◆ **Trecho de origem**:
☆ ☆ ☆

Quando Margot desaparece, o primeiro ímpeto de David é tentar falar com os amigos da filha, entretanto, ele percebe que conhece nenhum deles. Na era de relações formadas a partir de um clique, você tem ciência com quem as pessoas ao seu redor se relaciona? É o primeiro degrau que David sobe para descobrir o óbvio: ele não sabe quem é sua filha. A opção é entrar no notebook de Margot que, sim, foi convenientemente deixado para trás. Há uma facilidade que pode incomodar quando o pai consegue acesso a basicamente todas as redes sociais da garota, mas é fundamental para o andar da carruagem - ou alguém aí queria que David ligasse para o Google liberar a senha do e-mail da menina?

É a partir do momento que David descobre cada passo da filha pelo notebook que a ficha de uma das mais fortes morais de "Buscando" cai: nossas vidas estão expostas para quem tiver acesso à internet. O pai descobre uma Margot completamente diferente ao juntar os detalhes do Facebook, Instagram, Tumblr e qualquer site que ela frequentava - o quanto da sua vida você está alimentando nas redes sociais? Se as contas privadas ainda ofereciam algum conforto, essa ideia deve ser jogada no lixo. Não há barreiras, não há segredos quando estamos na rede mundial de computadores, efeito bem ilustrado quando David paga um site que dá o número de telefone de qualquer pessoa. Estamos à mercê de qualquer um com estímulo para procurar.

☆ ☆ ☆

[Itens de dados]

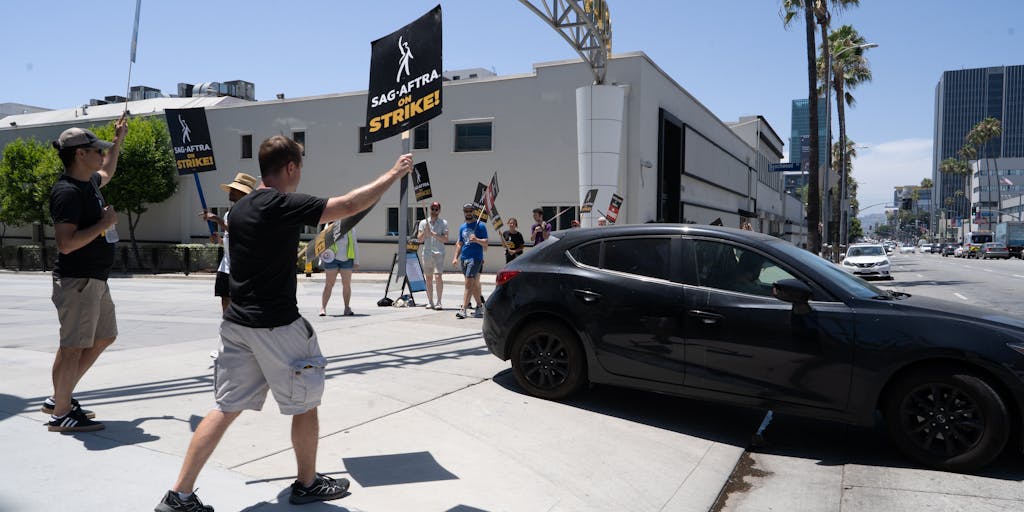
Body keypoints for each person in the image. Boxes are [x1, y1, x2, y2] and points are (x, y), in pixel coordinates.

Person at [155, 135, 412, 511]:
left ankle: (179, 495)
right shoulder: (281, 204)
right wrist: (393, 172)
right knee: (305, 404)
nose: (300, 175)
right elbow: (348, 205)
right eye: (300, 168)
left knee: (225, 407)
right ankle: (307, 484)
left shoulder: (238, 211)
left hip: (237, 324)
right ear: (290, 168)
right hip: (276, 326)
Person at [43, 115, 127, 433]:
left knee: (104, 336)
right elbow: (66, 244)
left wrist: (117, 141)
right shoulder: (67, 192)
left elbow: (107, 170)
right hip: (78, 280)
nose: (100, 155)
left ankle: (59, 398)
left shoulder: (88, 183)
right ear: (80, 154)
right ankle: (61, 413)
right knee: (72, 346)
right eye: (96, 150)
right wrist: (104, 225)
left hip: (94, 279)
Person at [201, 172, 256, 313]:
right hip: (226, 265)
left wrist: (218, 221)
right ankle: (227, 326)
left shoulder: (251, 213)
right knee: (225, 299)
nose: (230, 192)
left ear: (243, 193)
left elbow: (240, 233)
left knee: (241, 301)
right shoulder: (229, 213)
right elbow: (230, 239)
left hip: (242, 267)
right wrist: (219, 240)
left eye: (234, 190)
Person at [452, 203, 487, 319]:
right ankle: (479, 307)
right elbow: (460, 243)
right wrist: (455, 257)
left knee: (468, 284)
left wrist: (476, 239)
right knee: (474, 285)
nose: (468, 213)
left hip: (475, 258)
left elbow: (486, 243)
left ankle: (463, 309)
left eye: (470, 211)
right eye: (466, 211)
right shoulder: (462, 227)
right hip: (464, 258)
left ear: (474, 212)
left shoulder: (480, 226)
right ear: (464, 212)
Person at [319, 224, 359, 316]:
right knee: (329, 284)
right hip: (331, 259)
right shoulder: (328, 226)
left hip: (347, 260)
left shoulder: (350, 226)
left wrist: (356, 261)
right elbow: (322, 242)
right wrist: (322, 259)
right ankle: (323, 308)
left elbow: (354, 243)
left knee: (346, 285)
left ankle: (347, 308)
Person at [416, 201, 448, 310]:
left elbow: (445, 239)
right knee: (428, 278)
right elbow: (419, 238)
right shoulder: (423, 222)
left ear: (439, 210)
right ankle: (430, 302)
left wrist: (433, 234)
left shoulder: (443, 223)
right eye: (432, 209)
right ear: (430, 209)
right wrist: (426, 231)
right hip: (427, 253)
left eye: (436, 209)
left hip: (439, 253)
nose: (434, 211)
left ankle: (439, 302)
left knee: (438, 277)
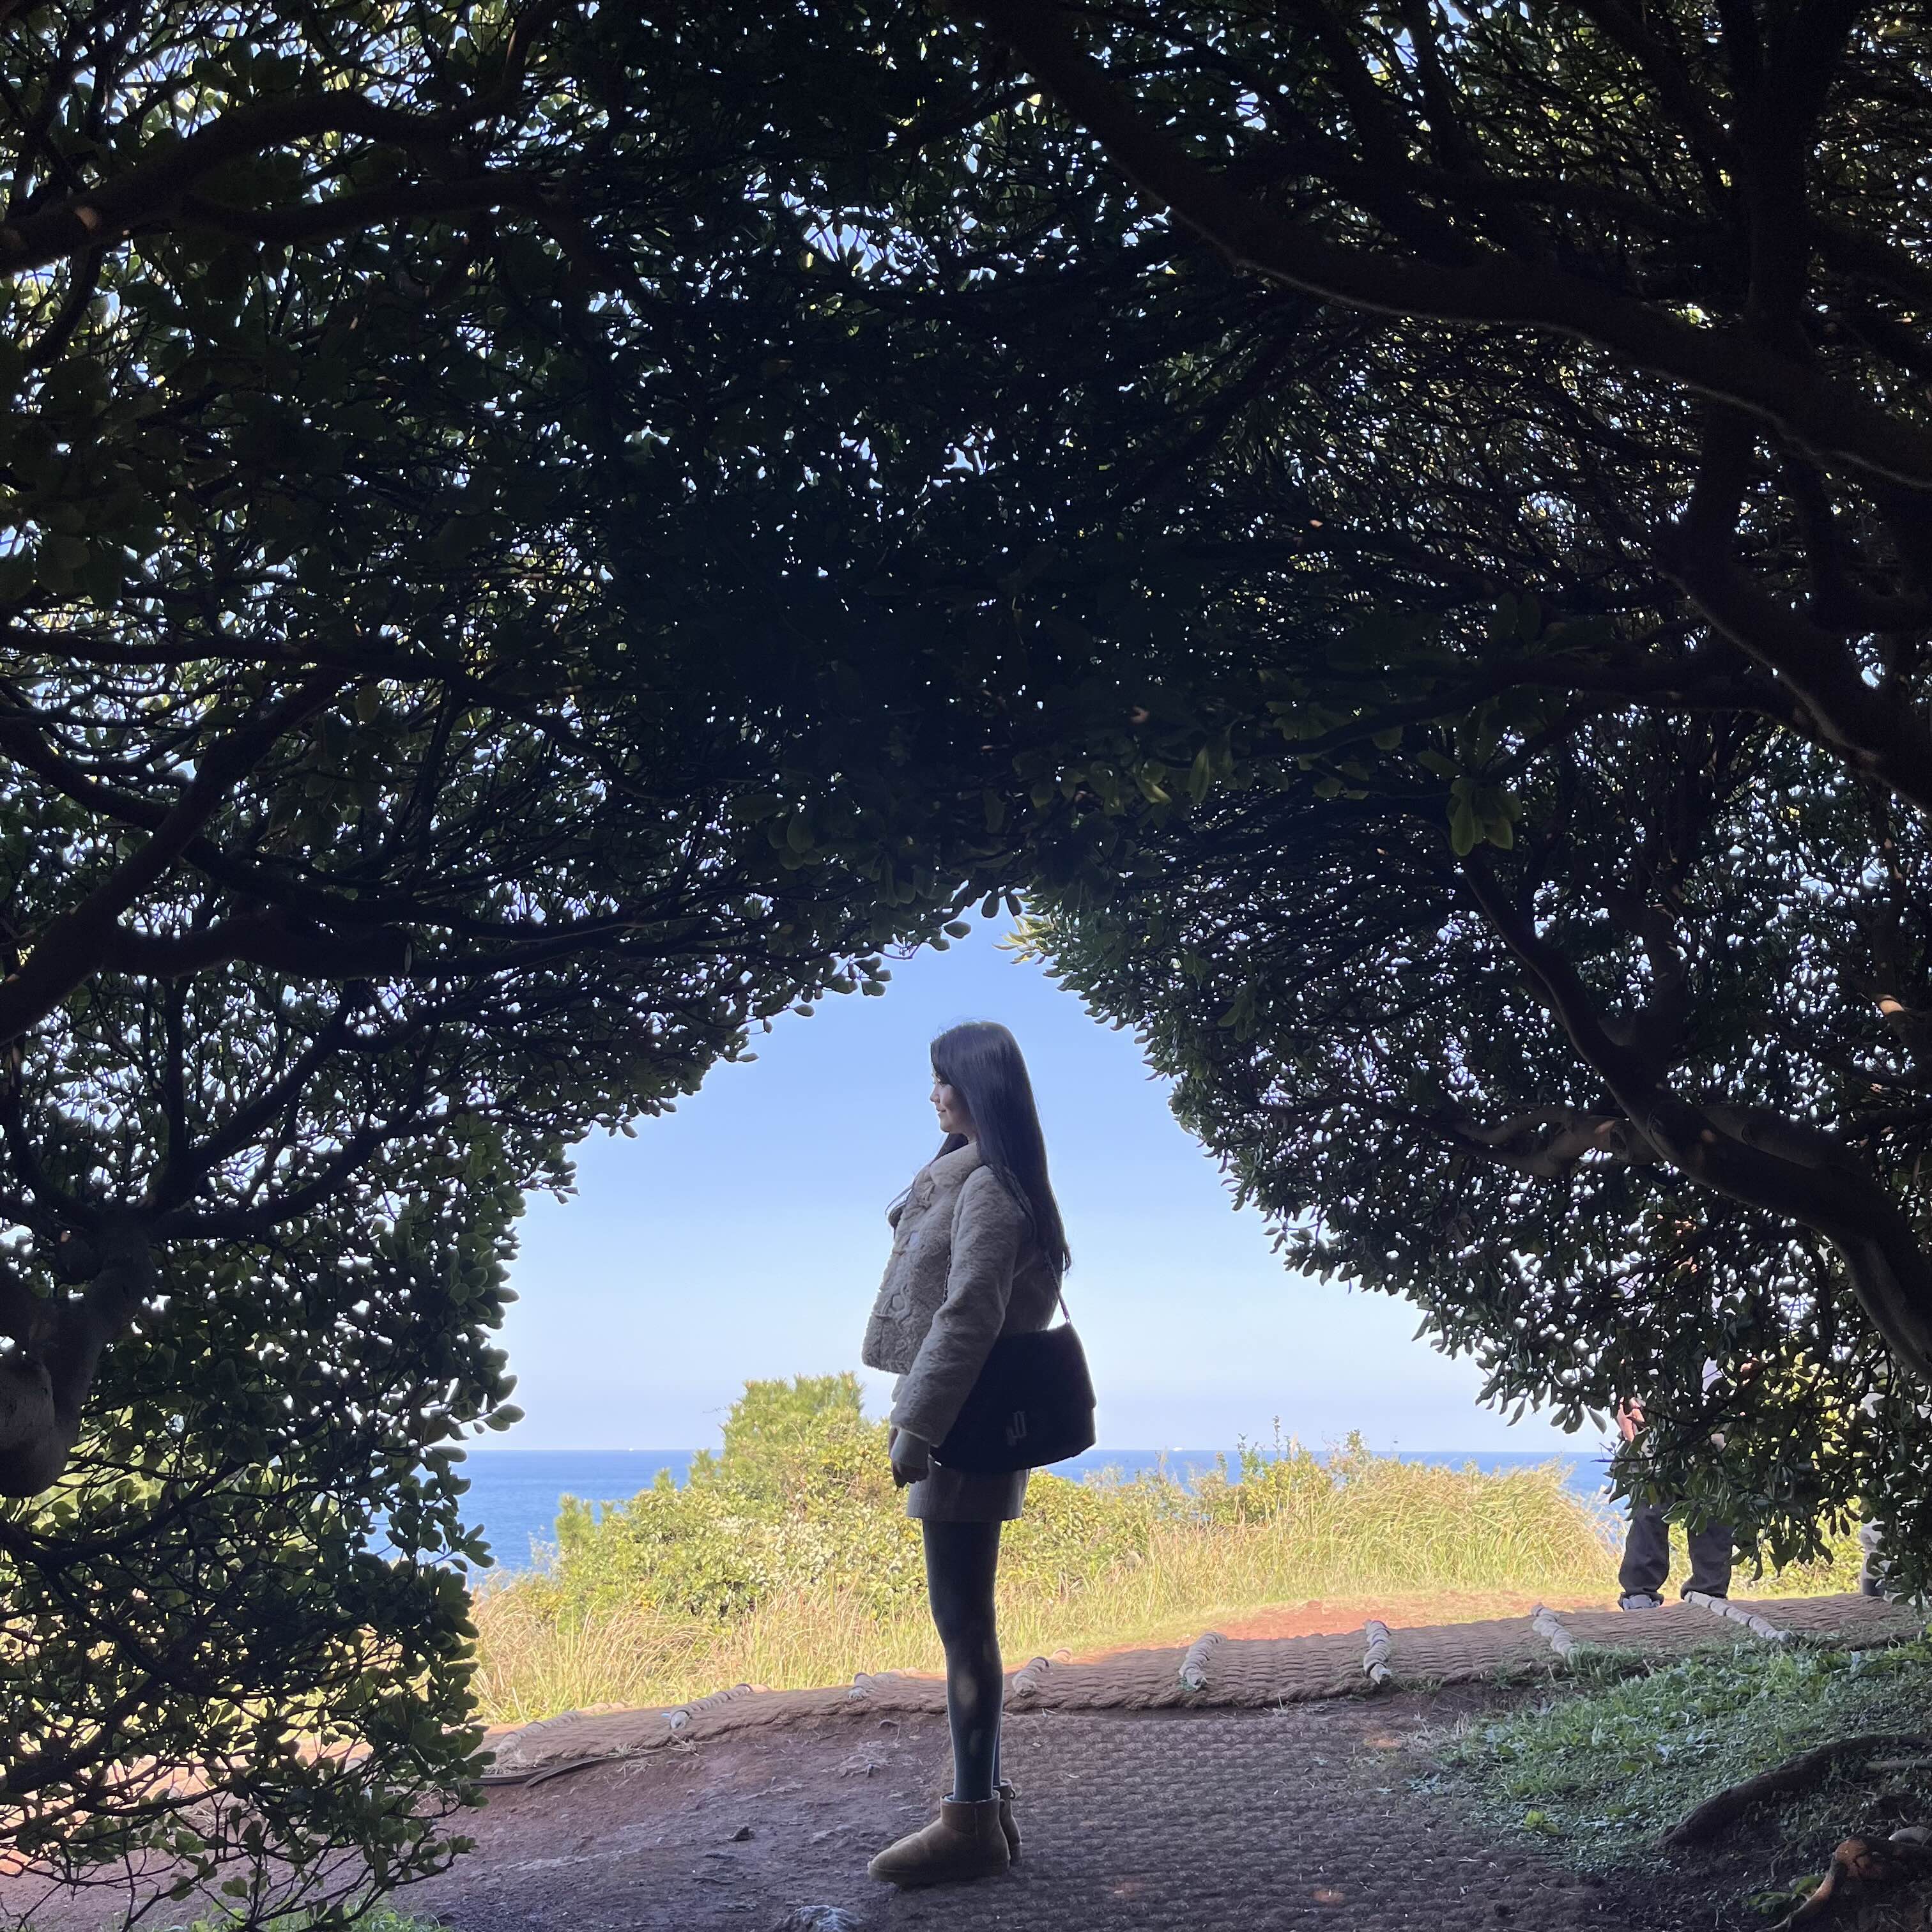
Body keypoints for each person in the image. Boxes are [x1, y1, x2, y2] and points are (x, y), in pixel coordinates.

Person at [861, 1020, 1070, 1889]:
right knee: (963, 1621)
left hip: (965, 1422)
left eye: (945, 1079)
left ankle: (971, 1822)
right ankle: (984, 1807)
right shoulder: (983, 1176)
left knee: (963, 1623)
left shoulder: (989, 1187)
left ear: (980, 1087)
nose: (935, 1094)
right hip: (965, 1416)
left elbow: (970, 1313)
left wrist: (919, 1424)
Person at [1615, 1379, 1735, 1609]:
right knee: (1651, 1507)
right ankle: (1639, 1593)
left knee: (1714, 1507)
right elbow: (1623, 1363)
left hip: (1719, 1413)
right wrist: (1624, 1403)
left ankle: (1709, 1593)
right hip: (1654, 1414)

☆ ☆ ☆

◆ **Item da tarefa**: Escreva a continuação do texto sobre o filme "Buscando", começando logo após a última frase apresentada.

◆ **Resposta esperada**:
Talvez o texto crie uma impressão de que Margot vivia uma vida falsa na "realidade", no entanto, apesar de não discorrer com grande profundidade, o texto demonstra a solidão digital: quando nos enclausuramos no mundo tecnológico já que não conseguimos lidar com o mundo real - algo que o "Ingrid Vai Para o Oeste" (2017) explora muito bem. Margot não sabe conviver com o luto - assim como David -, e essa falta de trabalho perante a perda afasta ambos. "Buscando" então leva esse distanciamento a um nível além, usando de caminhos mais complexos para tecer as consequências desse afastamento.

Mesmo com todas essas análises sociais sendo incríveis, não dá para fugir: o que faz de "Buscando" um sucesso são suas idas e vindas. O roteiro é uma divertida viagem que atira na tela mentiras, dinheiro, jogos de interesse, drogas, conflitos e tudo o que faria Alfred Hitchcock tremer na base. A narrativa, auxiliada pela sensacional montagem, consegue ser elétrica e mudar os rumos da trama num piscar de olhos, transformando mocinhos em vilões sem que possamos nos preparar para os choques - e as reviravoltas são garantidas. É notável o uso de trilha sonora aqui, algo que tanto "The Den" quanto "Amizade Desfeita" abdicam a fim de dar mais crueza ao formato. Se por um lado a música retira a superfície lustrosa das telas falsas do ecrã, por outro é ferramenta efetiva na criação de tensão.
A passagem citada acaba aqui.